With all the things that have been learned about the way the brain grows, it’s incredible that medical professionals aren’t screaming from the rooftops that we need to be more careful about what we feed our children! No wonder kids have low attention spans, aggressive behavior, ADD, etc. Why are we surprised at that, when we feed them food that doesn’t allow their brains to develop right? Why do we get frustrated that they’re hyper, when we give them sodas that have 10 teaspoons of sugar per can, and breakfast cereals with even more sugar per ounce?
What amazed me most was that lab tests seem to show that the initial damage done by poor prenatal and infant nutrition isn’t repaired later on, even if nutrition improves. Now THAT is really sad. I’m sure that not everything in this book is true (I only know one Book that’s infallible!) but if even half of it is, it’s quite worrisome.
And with all the new information I’ve been reading about how differently brain connections grow with mother’s milk vs. infant formula, I’ve begun wondering… Wouldn’t it be interesting to do a study on say, graduates, relating their class ranking to whether they were breast- or bottle-fed? Has it been done? I wonder if it would show anything?
I happen to know that the first and second place in my high school class were both breastfed—hmmm. However, the (extremely) close third place was bottle-fed, so I’m guessing you might not find anything very conclusive overall. (In case you’re wondering how in the world I know that, I know them all quite well! )
Of course, that leads me to another thought. My high school class was abysmally indifferent about academics. It is always amazing to me to hear of fierce school competitions, because in my day, very few people even cared about grades. In fact, academic excellence was generally something to downplay if you wanted to have friends. Play dumb and be cool–that was the spirit. (So was this attitude because most of them were bottle-fed? )

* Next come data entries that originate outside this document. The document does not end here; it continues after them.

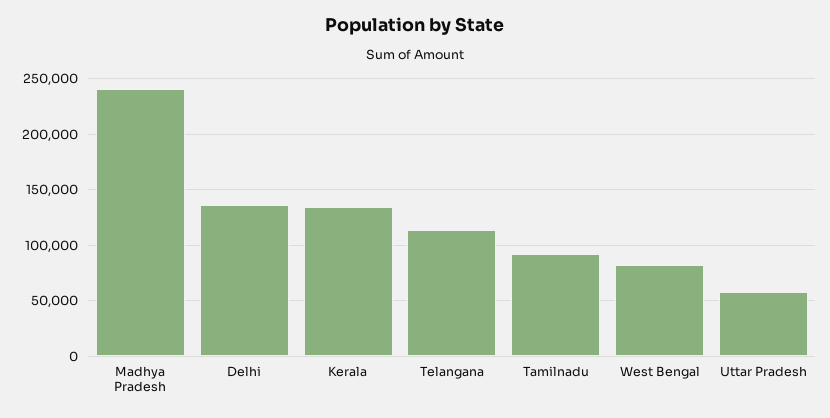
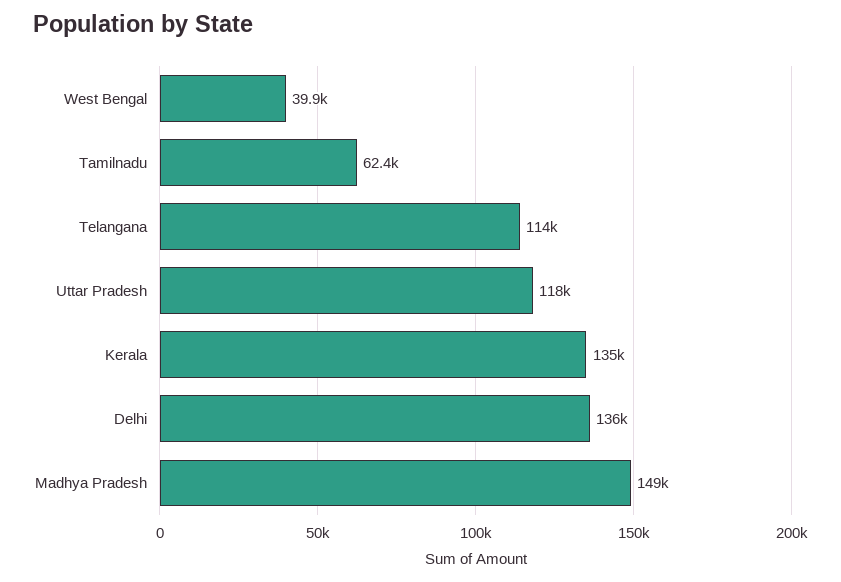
  {
-   "Madhya Pradesh": 240000,
+   "Madhya Pradesh": 149000,
    "Delhi": 136000,
    "Kerala": 135000,
    "Telangana": 114000,
-   "Tamilnadu": 90000,
+   "Tamilnadu": 62400,
-   "West Bengal": 80000,
+   "West Bengal": 39900,
-   "Uttar Pradesh": 60000
+   "Uttar Pradesh": 118000
  }

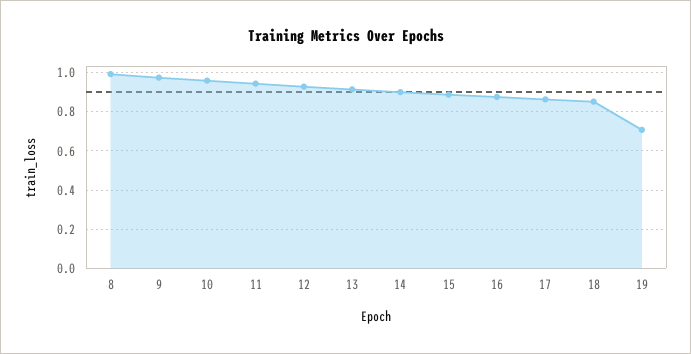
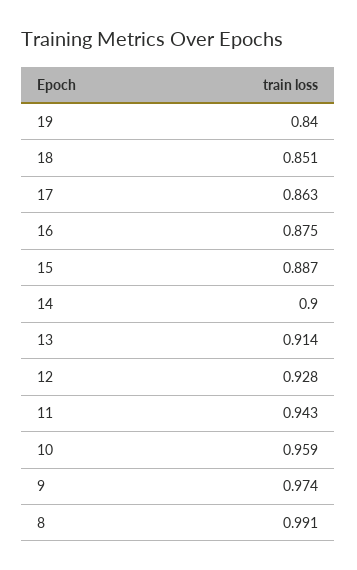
  {
    "8": 0.991,
    "9": 0.974,
    "10": 0.959,
    "11": 0.943,
    "12": 0.928,
    "13": 0.914,
    "14": 0.9,
    "15": 0.887,
    "16": 0.875,
    "17": 0.863,
    "18": 0.851,
-   "19": 0.7
+   "19": 0.84
  }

Hey, I told you we were just rambling here! Anyway, talking about school performance reminds me of a great article on education that I found here Here is an excerpt.
My parents put me in a box for one year out of my life. It was in 1975. As I recall, nobody seemed particularly happy to be in the box, but they thought it was odd that I had not been in the box for the six years of my academic journey. Looking back at that one year in my life I was in the box, I remember finding it uniform and boring, and you had to ask permission to go to the bathroom. If you weren t boxy, you weren t accepted into the main cliques down at the school playground. The goal was to achieve the 50th percentile in everything from clothing to hairstyles to vocabulary in and out of the classroom to math, science, and English. You had to be average. It would be a sin to be less than that or more than that.
So evidently my class was not alone in their quest for mediocrity and sameness. This guy is about my age. Anyone else remember this type of atittude?